The computational load on the feature store varies over time. There are fewer transactions at 3:00 am than at 5:00 pm; similarly, there are fewer transactions on a Sunday in January than on a Friday leading up to Christmas. Feature stores should scale to meet variable (and sometimes unpredictable) throughput requirements.

An extreme example of this is where the feature store needs to update its state values from daily or weekly batch files. These batch files may contain raw data that is difficult to deliver in real-time due to data engineering constraints, or they may contain derived data that is the result of executing analytical computations such as network analytics. These batches may need to be processed in a short time window. For large batches, this would be hard to achieve unless the feature store can scale its throughput in response to changes in demand.

Backfill

Some features in the model may have a long lookback period – for example, a feature that measures the total spending by the cardholder over the last month.

Making such a feature available to the model is beset with practical challenges. The naïve approach is to initialize each cardholder’s total spending at zero in the feature store, then wait for these totals to accumulate over time. But if we did that, then we would have to wait a whole month before the feature is accurate and usable!

The solution to this problem is called “backfill”. Backfill is an operation that initializes the state values in the feature store so that the new feature is usable immediately. To backfill the cardholder’s total spending over the last month, the feature store would perform a fast retrospective sweep over historical transactions from the past month, thus initializing the state values in the feature store. A feature store should be able to perform this backfill operation at high throughput, without exposing the data scientists to the engineering complexity of implementing this operation.

Responsibility #2: Computing state values at historical points in time to generate training data

In the previous section, we described how feature stores calculate and serve state values to models at inference time. But model inference is not the only part of the machine learning lifecycle where state values are needed!

At model training time, it is just as necessary to calculate state values. State values must be calculated for every datapoint in the training set, and it is the responsibility of the feature store to perform this calculation.

The state values calculated for model training are point-in-time state values. Every datapoint in the training set corresponds to some transaction that happened in the past, so the states calculated for that transaction must be accurate as of the time when the transaction happened.

It’s essential that the state calculation logic used for model training is identical to the logic used during real-time model inference.

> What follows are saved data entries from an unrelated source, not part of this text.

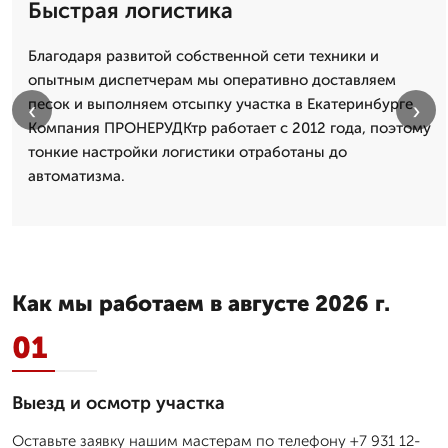
Быстрая логистика
Благодаря развитой собственной сети техники и
опытным диспетчерам мы оперативно доставляем
песок и выполняем отсыпку участка в Екатеринбурге.
‹
›
Компания ПРОНЕРУДКтр работает с 2012 года, поэтому
тонкие настройки логистики отработаны до
автоматизма.
Как мы работаем в августе 2026 г.
01
Выезд и осмотр участка
Оставьте заявку нашим мастерам по телефону +7 931 12-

Since the same feature store is being used at training time and at inference time, the data scientist can be confident that the state calculation logic is consistent.

A classic problem encountered by homegrown alternatives is accidentally incorporating information from Tuesday into the state values for a transaction in the training dataset that took place on Monday. At training time, the model will learn to use the information pulled from the future – but at inference time, it is impossible to pull information from the future

Conclusion

A feature store is a software component that supplies state variables to machine learning models at training time and inference time.

Without a feature store, a data scientist must implement the logic of the state calculations from scratch. It might take months just to stand up a working version that calculates the state variables correctly. It would take even longer to produce a version that is both performant enough for the data scientist to train, deploy and backfill many iterations of their models over the course of a working week, and also mature enough to satisfy production requirements around latency, state freshness, resiliency and scalability.

Given a feature store like the one outlined in this article, a data scientist does not need to think about these technicalities. They can focus purely on the data science aspect of their work – rapidly iterating on their models as new signals emerge in the data or as business requirements evolve.